--- RECORDS FOR THE TASK ---
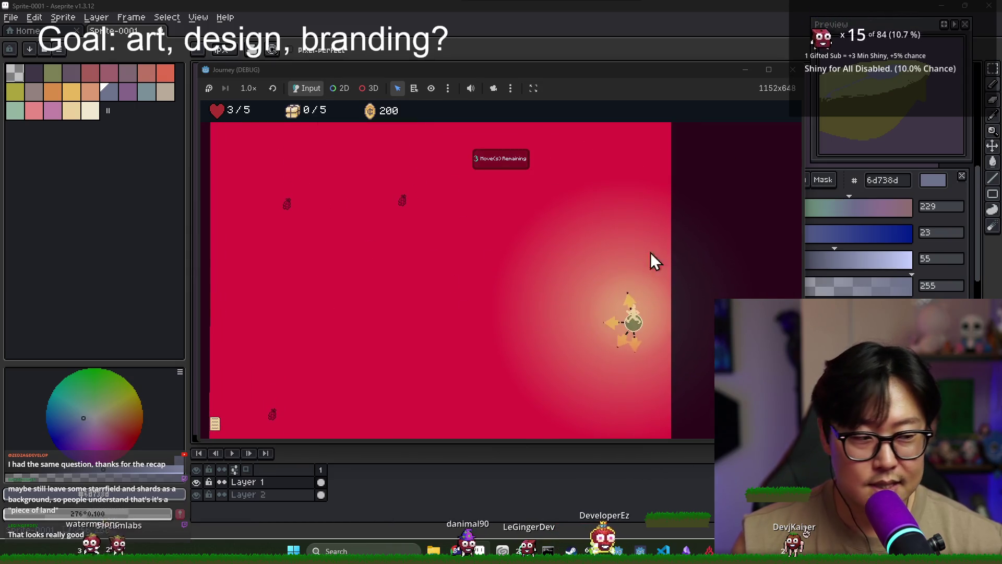
{"action": "left_click", "coordinate": [793, 69]}
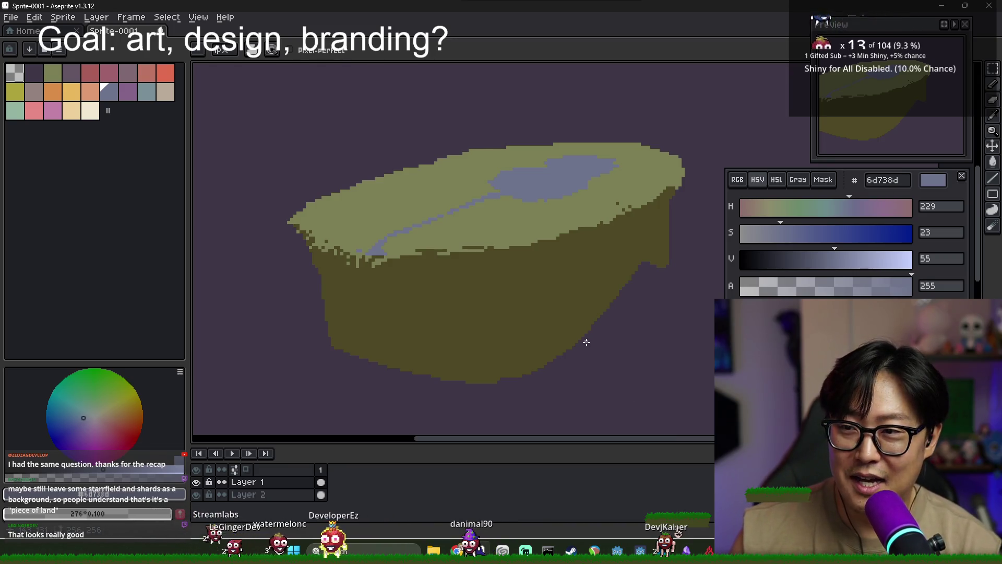
{"action": "key", "text": "ctrl+n"}
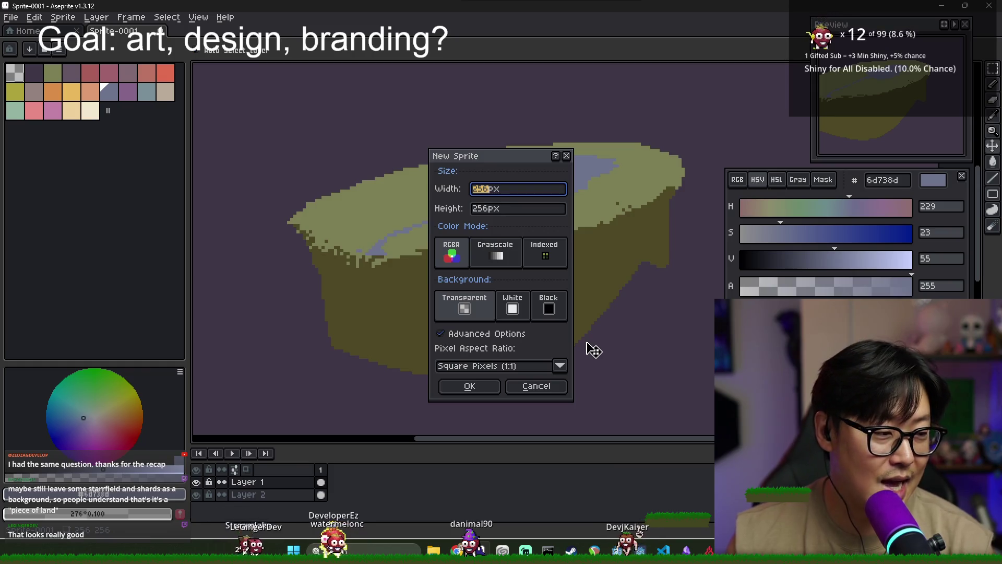
{"action": "key", "text": "Tab"}
{"action": "type", "text": "32"}
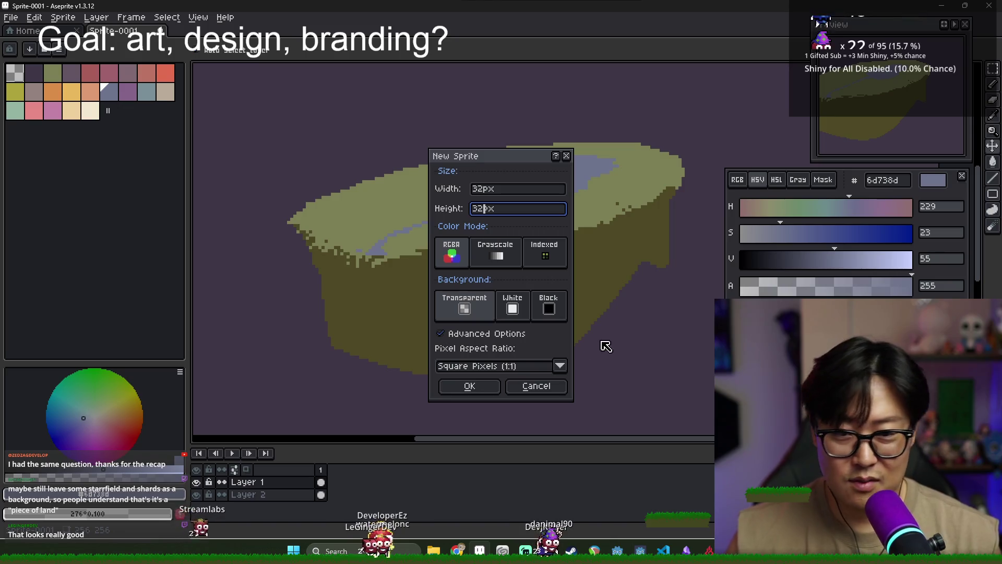
{"action": "left_click", "coordinate": [480, 391]}
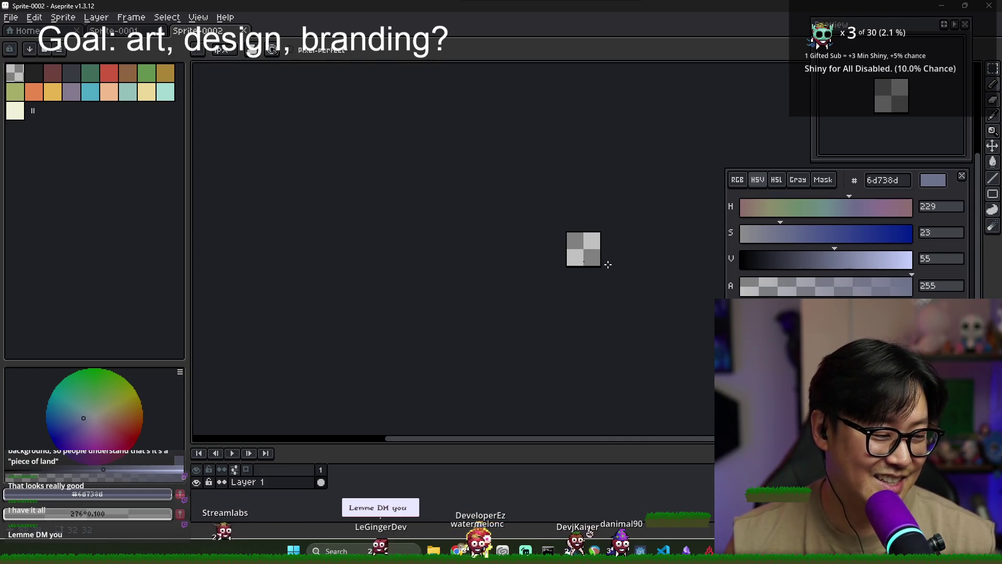
{"action": "left_click", "coordinate": [243, 31]}
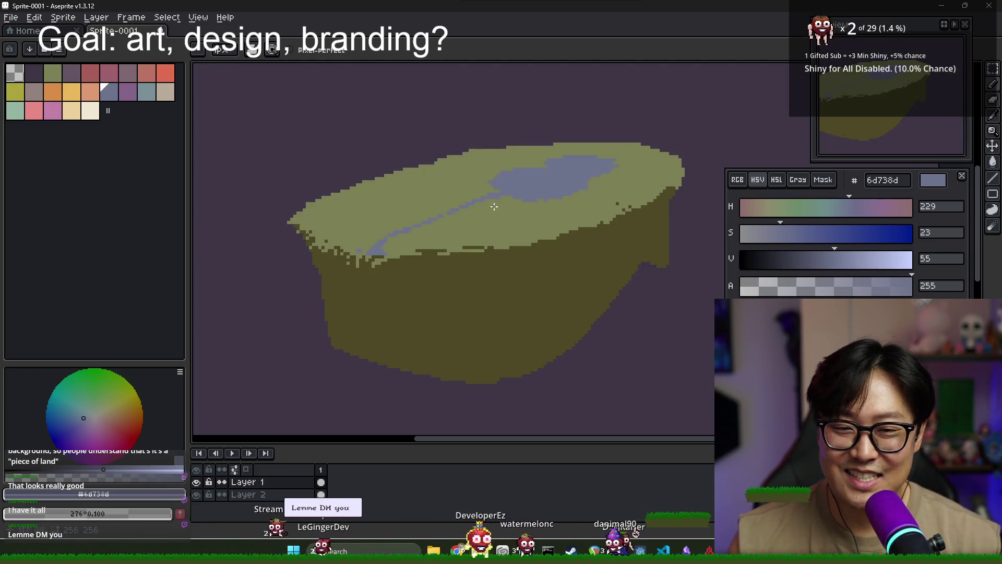
{"action": "scroll", "coordinate": [495, 207], "scroll_direction": "up", "scroll_amount": 2}
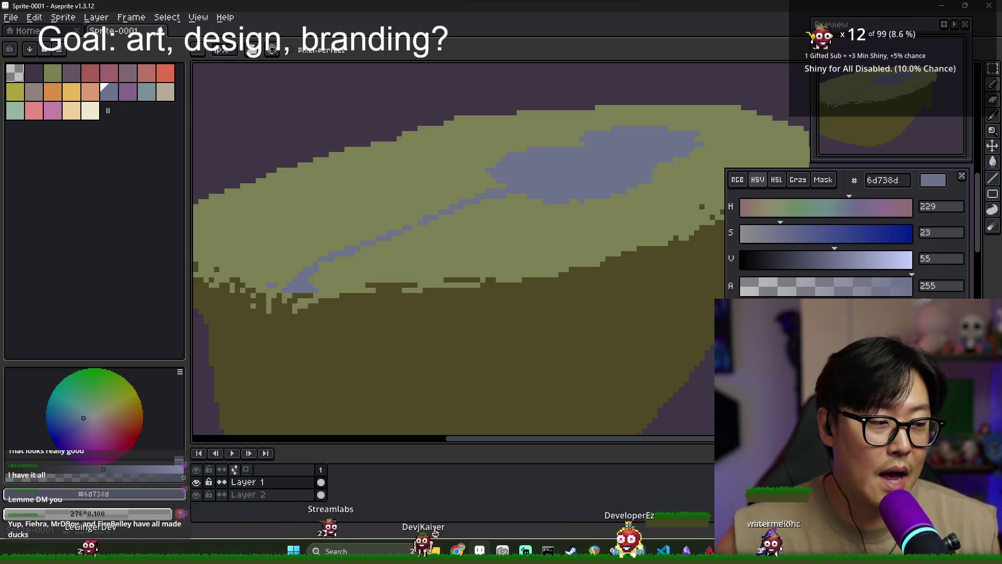
{"action": "scroll", "coordinate": [696, 407], "scroll_direction": "down", "scroll_amount": 5}
{"action": "scroll", "coordinate": [692, 332], "scroll_direction": "up", "scroll_amount": 4}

--- WORK TASK ---
Restate the material word for word; no picture should appear in the copy.

--- EXERCISE SOLUTION ---
{"action": "left_click", "coordinate": [793, 69]}
{"action": "key", "text": "ctrl+n"}
{"action": "key", "text": "Tab"}
{"action": "type", "text": "32"}
{"action": "left_click", "coordinate": [480, 391]}
{"action": "left_click", "coordinate": [243, 31]}
{"action": "scroll", "coordinate": [495, 207], "scroll_direction": "up", "scroll_amount": 2}
{"action": "scroll", "coordinate": [696, 407], "scroll_direction": "down", "scroll_amount": 5}
{"action": "scroll", "coordinate": [692, 332], "scroll_direction": "up", "scroll_amount": 4}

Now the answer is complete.